A luminous story of a young artist grappling with first love, family boundaries and the complications of a cross-cultural relationship. Perfect for fans of Sandhya Menon, Erika Sanchez and Jandy Nelson. Rani Kelkar has never lied to her parents, until she meets Oliver. The same qualities that draw her in--his tattoos, his charisma, his passion for art--make him her mother's worst nightmare. They begin dating in secret, but when Oliver's troubled home life unravels, he starts to ask more of Rani than she knows how to give, desperately trying to fit into her world, no matter how high the cost. When a twist of fate leads Rani from Evanston, Illinois to Pune, India for a summer, she has a reckoning with herself--and what's really brewing beneath the surface of her first love. Winner of SCBWI's Emerging Voices award, Anuradha D. Rajurkar takes an honest look at the ways cultures can clash in an interracial relationship. Braiding together themes of sexuality, artistic expression, and appropriation, she gives voice to a girl claiming ownership of her identity, one shattered stereotype at a time.
Rani is your modern Indian girl with some serious photography skills. Oliver is a gifted artistv with a troubled home life. When they collide at an art show, the sparks are immediately and Rani is content to sneak around to be with him since her mother would never let her date period, let alone date a white boy. Oliver, though? He isn’t a fan of the boundaries she has on their relationship. He’s simultaneously resentful of her culture and sexually obsessed with it.
I’m not kidding about that part. He gives her a traditional Indian wedding set to wear and requests she put it on before they have sex. The fetishization is real, but Rani lets it slide at the time because she’s got her rose-colored glasses on. Plus his tempestuous moods make it hard for her to stay on solid ground in their relationship.
Even as you’re gaping at how Rani and Oliver treat one another, it’s all too easy to get swept up in their love affair, especially when it’s mostly okay in the beginning. As the novel goes on and Oliver’s behavior grows more erratic, the line between his obsession with her culture and the genuine, heartfelt experience of it within Rani’s home just highlights how unhealthy their relationship has become.
WHAT LEFT ME WANTING:
Where things weaken craftwise is toward the end of the novel. Rani’s dissection of what went wrong in her relationship with Oliver walks readers through every single red flag she missed and only sees now that they’re broken up and across the world from one another while she’s with her extended family in India. There’s no opportunity to think critically about their parts in how everything happened. We’re just boarded onto the Explain Train. It’s valuable for her to think through and understand it, but
American Betiya is a remarkable novel about first love, first relationships, and first heartbreak for a modern Indian girl from a traditional family. Were it not for the didactic turn the novel takes toward the end, I’d be rating it higher. Even so, I recommend you read it. Those who have never been in love will be able to live vicariously through Rani and maybe learn something from her.
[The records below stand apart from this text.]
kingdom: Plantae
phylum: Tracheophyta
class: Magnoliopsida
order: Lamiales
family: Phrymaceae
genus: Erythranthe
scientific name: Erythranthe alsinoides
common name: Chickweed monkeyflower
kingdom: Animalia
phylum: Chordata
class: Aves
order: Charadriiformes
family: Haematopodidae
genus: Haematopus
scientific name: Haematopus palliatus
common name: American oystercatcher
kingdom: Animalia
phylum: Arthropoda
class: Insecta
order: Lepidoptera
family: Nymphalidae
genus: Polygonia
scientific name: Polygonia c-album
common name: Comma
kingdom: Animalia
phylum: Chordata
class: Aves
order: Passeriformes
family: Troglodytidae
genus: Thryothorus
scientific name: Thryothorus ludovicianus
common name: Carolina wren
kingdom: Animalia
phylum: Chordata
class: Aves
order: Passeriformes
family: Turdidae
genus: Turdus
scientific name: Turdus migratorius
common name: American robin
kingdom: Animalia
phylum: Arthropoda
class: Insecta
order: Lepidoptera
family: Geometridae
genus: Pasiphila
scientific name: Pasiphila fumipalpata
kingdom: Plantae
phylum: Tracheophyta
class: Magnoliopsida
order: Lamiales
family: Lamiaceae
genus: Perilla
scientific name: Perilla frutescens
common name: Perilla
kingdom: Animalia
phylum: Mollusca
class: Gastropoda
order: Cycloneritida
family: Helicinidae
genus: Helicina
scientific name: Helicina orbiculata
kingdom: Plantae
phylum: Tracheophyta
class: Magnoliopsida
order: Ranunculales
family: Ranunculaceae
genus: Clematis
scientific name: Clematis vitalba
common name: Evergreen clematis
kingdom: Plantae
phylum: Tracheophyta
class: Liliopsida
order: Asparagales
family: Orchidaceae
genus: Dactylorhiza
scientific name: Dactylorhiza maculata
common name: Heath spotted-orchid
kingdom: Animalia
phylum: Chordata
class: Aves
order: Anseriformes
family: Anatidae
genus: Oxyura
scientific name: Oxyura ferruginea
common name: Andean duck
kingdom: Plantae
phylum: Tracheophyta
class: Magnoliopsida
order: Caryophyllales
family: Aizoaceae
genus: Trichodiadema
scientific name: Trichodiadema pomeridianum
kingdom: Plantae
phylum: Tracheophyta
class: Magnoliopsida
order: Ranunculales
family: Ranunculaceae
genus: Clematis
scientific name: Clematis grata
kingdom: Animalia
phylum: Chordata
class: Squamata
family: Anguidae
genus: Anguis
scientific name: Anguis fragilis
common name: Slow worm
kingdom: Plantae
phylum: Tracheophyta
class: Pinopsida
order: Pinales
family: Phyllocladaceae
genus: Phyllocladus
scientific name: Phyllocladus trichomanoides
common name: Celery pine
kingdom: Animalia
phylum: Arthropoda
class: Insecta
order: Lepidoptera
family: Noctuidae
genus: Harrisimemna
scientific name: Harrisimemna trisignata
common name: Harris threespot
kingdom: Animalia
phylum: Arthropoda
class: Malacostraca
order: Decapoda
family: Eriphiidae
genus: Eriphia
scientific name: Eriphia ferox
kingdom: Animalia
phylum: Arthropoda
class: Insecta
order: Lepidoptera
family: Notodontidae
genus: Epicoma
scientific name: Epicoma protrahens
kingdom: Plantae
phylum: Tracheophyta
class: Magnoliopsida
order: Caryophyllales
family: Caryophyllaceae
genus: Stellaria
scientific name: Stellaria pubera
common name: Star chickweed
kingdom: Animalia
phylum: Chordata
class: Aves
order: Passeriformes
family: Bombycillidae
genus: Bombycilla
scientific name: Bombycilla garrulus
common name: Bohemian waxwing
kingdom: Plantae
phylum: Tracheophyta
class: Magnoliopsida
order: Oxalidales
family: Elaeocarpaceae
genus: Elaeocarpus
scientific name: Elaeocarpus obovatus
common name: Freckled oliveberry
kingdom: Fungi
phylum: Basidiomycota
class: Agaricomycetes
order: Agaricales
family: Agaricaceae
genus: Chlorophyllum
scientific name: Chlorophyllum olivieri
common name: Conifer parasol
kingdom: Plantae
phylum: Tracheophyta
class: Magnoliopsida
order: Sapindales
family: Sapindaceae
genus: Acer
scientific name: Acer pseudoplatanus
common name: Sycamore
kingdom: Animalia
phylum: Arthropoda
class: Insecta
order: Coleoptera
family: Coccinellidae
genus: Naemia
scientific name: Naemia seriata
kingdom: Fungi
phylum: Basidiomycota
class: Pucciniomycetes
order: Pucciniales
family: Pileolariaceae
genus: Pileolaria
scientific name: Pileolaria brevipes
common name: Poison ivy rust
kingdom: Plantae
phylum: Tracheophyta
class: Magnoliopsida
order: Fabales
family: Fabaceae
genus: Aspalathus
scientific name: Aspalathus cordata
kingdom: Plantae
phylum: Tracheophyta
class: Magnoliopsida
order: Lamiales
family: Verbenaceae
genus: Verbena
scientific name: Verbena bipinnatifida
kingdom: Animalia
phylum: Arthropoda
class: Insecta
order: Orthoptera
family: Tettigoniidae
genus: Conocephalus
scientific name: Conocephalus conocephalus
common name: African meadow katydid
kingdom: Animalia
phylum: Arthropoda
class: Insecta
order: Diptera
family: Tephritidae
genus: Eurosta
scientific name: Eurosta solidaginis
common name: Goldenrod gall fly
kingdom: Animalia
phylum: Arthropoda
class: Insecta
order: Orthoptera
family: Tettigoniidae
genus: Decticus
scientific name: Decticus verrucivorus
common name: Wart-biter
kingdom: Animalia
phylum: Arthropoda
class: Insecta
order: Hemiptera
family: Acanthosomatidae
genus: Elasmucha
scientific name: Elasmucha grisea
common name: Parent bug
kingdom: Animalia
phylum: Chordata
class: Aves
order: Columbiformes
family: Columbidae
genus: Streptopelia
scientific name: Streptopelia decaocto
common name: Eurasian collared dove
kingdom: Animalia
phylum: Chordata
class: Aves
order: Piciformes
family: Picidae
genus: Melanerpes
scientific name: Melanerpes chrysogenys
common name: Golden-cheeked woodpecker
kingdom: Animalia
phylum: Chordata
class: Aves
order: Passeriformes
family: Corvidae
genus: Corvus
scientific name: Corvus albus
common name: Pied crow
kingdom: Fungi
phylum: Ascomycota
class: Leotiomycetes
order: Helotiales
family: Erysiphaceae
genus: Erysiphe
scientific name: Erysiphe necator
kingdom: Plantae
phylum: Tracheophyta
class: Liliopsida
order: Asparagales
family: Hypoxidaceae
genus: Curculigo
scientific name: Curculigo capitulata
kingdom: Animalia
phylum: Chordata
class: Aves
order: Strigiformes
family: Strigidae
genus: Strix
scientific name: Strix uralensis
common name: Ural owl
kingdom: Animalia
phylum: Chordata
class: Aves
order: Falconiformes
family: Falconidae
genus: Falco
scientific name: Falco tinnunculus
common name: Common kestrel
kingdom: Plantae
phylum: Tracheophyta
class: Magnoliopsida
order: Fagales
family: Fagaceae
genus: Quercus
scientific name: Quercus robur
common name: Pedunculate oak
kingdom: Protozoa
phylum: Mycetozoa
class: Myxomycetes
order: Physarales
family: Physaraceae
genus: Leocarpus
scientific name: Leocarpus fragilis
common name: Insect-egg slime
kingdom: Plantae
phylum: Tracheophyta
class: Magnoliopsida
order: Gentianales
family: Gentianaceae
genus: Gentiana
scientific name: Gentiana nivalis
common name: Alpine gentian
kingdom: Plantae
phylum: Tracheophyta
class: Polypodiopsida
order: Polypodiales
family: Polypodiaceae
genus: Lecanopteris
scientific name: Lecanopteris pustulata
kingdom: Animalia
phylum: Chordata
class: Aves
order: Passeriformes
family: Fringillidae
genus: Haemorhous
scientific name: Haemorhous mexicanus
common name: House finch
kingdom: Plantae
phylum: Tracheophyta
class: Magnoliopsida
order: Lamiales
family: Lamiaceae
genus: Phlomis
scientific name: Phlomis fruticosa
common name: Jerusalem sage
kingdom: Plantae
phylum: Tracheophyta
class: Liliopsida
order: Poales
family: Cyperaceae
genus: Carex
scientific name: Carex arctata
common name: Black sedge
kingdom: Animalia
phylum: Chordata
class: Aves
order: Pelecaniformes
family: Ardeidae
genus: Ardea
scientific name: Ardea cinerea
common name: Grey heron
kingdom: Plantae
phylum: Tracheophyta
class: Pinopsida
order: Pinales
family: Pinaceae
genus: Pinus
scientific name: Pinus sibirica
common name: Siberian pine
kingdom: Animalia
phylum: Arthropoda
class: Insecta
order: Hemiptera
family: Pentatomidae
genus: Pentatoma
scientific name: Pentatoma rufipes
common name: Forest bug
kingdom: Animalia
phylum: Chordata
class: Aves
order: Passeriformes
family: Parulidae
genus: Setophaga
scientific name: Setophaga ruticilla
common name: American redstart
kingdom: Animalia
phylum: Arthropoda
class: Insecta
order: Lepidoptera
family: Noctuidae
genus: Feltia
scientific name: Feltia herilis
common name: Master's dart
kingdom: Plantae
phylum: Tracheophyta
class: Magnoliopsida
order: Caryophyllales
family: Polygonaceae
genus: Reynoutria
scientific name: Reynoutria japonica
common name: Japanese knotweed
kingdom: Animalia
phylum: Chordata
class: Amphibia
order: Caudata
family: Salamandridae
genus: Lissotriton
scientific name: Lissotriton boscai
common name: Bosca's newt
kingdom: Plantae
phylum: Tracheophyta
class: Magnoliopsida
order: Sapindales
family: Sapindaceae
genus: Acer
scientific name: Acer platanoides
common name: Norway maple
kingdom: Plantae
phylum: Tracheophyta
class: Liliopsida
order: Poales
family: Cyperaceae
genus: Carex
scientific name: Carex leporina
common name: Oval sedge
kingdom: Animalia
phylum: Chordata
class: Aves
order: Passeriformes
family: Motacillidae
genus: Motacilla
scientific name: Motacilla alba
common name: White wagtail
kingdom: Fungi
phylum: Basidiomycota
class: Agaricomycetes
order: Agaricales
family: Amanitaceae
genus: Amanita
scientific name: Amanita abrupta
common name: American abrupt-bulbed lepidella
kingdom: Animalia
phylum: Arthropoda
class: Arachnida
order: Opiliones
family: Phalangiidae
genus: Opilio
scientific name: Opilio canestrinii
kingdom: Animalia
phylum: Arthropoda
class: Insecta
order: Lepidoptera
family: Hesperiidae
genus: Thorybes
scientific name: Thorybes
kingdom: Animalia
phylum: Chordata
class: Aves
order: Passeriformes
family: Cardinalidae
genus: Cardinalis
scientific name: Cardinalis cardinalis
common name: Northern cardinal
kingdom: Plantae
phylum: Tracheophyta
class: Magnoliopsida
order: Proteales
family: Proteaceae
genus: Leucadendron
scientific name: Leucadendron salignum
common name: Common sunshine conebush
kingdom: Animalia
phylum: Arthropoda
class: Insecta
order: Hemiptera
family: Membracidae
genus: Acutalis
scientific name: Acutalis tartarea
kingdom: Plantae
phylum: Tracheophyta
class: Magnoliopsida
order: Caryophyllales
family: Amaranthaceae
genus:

Rani can't help but look back and is excited when Oliver asks her to join him for lunch at school the next day. As their relationship grows, Rani must make decisions about her family, secrecy, and the parts of her heritage she wants to embrace. Importantly, these decisions are her own and full of their own complexities, as she comes to realize.
What I loved: This book really captures the experience of Indian Americans including microaggressions and the ways that they may react to them as well as outright racism. The connecting with culture and defining yourself that POC immigrants and their descendants must do are also themes in this book that are captured really well in Rani's story. These were eye-opening and important to see.
The writing here is really powerful and enthralling. As Rani embarks on a relationship with Oliver, each step of the way, the reader feels the butterflies and the fear, both sides of the coin that eventually add up to a situation that is abusive and equally hard to separate. Rani feels these things, even when she cannot define them. She is an incredibly compelling character, and the writing wraps up the reader in her emotions and insights expertly.
Other themes including family, guilt, and friendship are all really thought-provoking. Rani is balancing her family and their expectations with her other desires, and I love the way that the family roles are ultimately settled. Rani also has a lot of guilt, not only from the current secrets, but also from what she feels that she failed to do for a friend in the past, with some important messages there. Additionally, Rani has a powerful friendship that shines through the story, and I loved the inclusion of such a friend. There are so many fantastic characters in the book throughout.
Final verdict: With important themes and powerful writing, AMERICAN BETIYA is a heartfelt, raw, and genuine YA contemporary that is certainly worth the read. Highly recommend for fans of MORE THAN JUST A PRETTY FACE, THERE'S SOMETHING ABOUT SWEETIE, and HOW IT ALL BLEW UP.